▶ **Objetivo da tarefa**
Copie sem alterações a parte do texto sobre o budismo que vai de "De acordo com o budismo" até "esta vida e a próxima.".

▶ **Trecho do documento**
=-=-=

De acordo com o budismo praticado no leste asiático e o budismo tibetano, há um estado intermediário (o bardo) entre uma vida e a próxima. A posição Teravada ortodoxa rejeita esse conceito, no entanto existem passagens no Samyutta Nikaya do Cânone Páli (coleção de textos em que a tradição Teravada é baseada) que parecem dar apoio à ideia de que o Buda ensinou que existe um estado intermediário entre esta vida e a próxima.
O ciclo de samsara
Ver artigo principal: Samsara
Samsara é o ciclo das existências nas quais reinam o sofrimento e a frustração engendrados pela ignorância e pelos conflitos emocionais que dela resultam.[37] O samsara compreende os três mundos superiores (deva, espiritual e seres humanos) e os três inferiores (seres ignorantes, inferiores e animais), julgados não por um valor, mas em função da intensidade de sofrimento.[38]
Os budistas acreditam, em sua maioria, no samsara. Este, por sua vez, é regido pelas leis do carma: a boa conduta produzirá bom carma e a má alma produzirá carma maléfico. Assim como os hindus, os budistas interpretam o samsara não esclarecido como um estado de sofrimento. Só nos libertaremos do samsara se atingirmos o estado total de aceitação, visto que nós sofremos por desejar coisas passageiras, e alcançarmos o nirvana ou a salvação.[39]
Sofrimento: causas e soluções
As Quatro Nobres Verdades
Ver artigo principal: Quatro Nobres Verdades
De acordo com o Cânone Páli, As Quatro Nobres Verdades foram os primeiros ensinamentos deixados pelo Buda depois de atingir o nirvana.[40] Algumas vezes, são consideradas como a essência dos ensinamentos do Buda e são apresentadas na forma de um diagnóstico médicoː[41]
- a vida como a conhecemos é finalmente levada ao sofrimento e/ou mal-estar (dukkha), de uma forma ou outra;
- o sofrimento é causado pelo desejo (trishna). Isso é, muitas vezes, expressado como um engano agarrado a um certo sentimento de existência, a individualidade, ou para coisas ou fenômenos que consideramos causadores da felicidade e infelicidade. O desejo também tem seu aspecto negativo;
- o sofrimento acaba quando termina o desejo. Isso é conseguido através da eliminação da ilusão (maya). Assim, alcançamos o estado de libertação do iluminado (bodhi);
- esse estado é conquistado através dos caminhos ensinados pelo Buda.

=-=-=

▶ **Dados extraídos**
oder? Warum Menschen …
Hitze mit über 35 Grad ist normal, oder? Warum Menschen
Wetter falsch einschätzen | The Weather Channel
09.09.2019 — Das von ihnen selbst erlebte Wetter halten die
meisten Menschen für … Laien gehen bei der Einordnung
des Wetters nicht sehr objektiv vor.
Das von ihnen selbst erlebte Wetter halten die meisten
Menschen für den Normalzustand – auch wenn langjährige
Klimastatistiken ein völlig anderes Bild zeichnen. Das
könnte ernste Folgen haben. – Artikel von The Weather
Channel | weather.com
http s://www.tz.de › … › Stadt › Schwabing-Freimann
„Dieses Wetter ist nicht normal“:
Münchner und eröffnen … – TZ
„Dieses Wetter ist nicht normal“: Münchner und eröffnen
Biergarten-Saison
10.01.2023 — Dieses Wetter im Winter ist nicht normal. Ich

=-=-=

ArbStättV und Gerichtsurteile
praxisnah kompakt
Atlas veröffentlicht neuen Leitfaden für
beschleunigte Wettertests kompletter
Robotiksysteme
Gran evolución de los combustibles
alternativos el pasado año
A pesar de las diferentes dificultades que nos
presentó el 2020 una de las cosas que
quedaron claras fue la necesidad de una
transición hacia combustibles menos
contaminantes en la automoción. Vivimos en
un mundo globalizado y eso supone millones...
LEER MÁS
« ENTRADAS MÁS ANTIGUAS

=-=-=

▶ **Solução da tarefa**
De acordo com o budismo praticado no leste asiático e o budismo tibetano, há um estado intermediário (o bardo) entre uma vida e a próxima. A posição Teravada ortodoxa rejeita esse conceito, no entanto existem passagens no Samyutta Nikaya do Cânone Páli (coleção de textos em que a tradição Teravada é baseada) que parecem dar apoio à ideia de que o Buda ensinou que existe um estado intermediário entre esta vida e a próxima.